At least 107 people were killed in bomb and gun attacks in Iraq yesterday, a day after 20 died in explosions, in a coordinated surge of violence against mostly Shiite Muslim targets.
The bloodshed, which coincided with an intensifying of the conflict in Syria, demonstrated the deficiencies of the Iraqi security forces, which failed to prevent insurgents from striking in multiple locations across the country.
As well as the scores of deaths, at least 268 people were wounded by bombings and shootings in Shiite areas of Baghdad, the Shiite town of Taji to the north, the northern cities of Kirkuk and Mosul and many other places, hospital and police sources said, making it one of Iraq’s bloodiest days in weeks.
No group has claimed responsibility for the wave of assaults, but a senior Iraqi security official blamed the local wing of al-Qaeda, made up of Sunni Muslim militants bitterly hostile to the Shiite-led government, which is friendly with Iran.
“Recent attacks are a clear message that al-Qaeda in Iraq is determined to spark a bloody sectarian war,” the official said, asking not to be named.
“With what’s going on in Syria, these attacks should be taken seriously as a potential threat to our country.

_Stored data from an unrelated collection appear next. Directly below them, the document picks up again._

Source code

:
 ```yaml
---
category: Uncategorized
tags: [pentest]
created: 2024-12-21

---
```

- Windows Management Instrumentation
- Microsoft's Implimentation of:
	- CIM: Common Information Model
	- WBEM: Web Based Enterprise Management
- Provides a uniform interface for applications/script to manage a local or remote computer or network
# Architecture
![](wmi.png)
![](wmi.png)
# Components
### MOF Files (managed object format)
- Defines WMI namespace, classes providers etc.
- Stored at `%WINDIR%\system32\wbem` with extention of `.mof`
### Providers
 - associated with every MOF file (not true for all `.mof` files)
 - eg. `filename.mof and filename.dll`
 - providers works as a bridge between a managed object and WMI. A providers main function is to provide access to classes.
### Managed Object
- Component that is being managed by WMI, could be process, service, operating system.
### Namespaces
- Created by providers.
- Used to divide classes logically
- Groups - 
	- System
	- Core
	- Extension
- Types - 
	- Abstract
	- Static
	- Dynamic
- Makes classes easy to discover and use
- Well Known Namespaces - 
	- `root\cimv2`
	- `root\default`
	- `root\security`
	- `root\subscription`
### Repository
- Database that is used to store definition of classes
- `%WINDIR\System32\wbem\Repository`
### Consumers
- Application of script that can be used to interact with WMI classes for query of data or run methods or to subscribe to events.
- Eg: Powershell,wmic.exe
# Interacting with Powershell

Al-Qaeda is trying to push Iraq to the verge of Shiite-Sunni war,” he said. “They want things to be as bad as in Syria.”
The last two days of attacks shattered a two-week lull in violence in the run-up to the Muslim holy fasting month of Ramadan, which started in Iraq on Saturday.
Sectarian slaughter peaked in 2006 and 2007, but deadly attacks have persisted, while political tensions among Iraq’s Shiite, Sunni and Kurdish factions have increased since US troops completed their withdrawal in December last year.
“I ask the government if security forces are capable of keeping control,” a man named Ahmed Salim shouted angrily at the scene of a car bomb in Kirkuk.
“With all these bloody bombs and innocent people killed, the government should reconsider its security plans,” he said.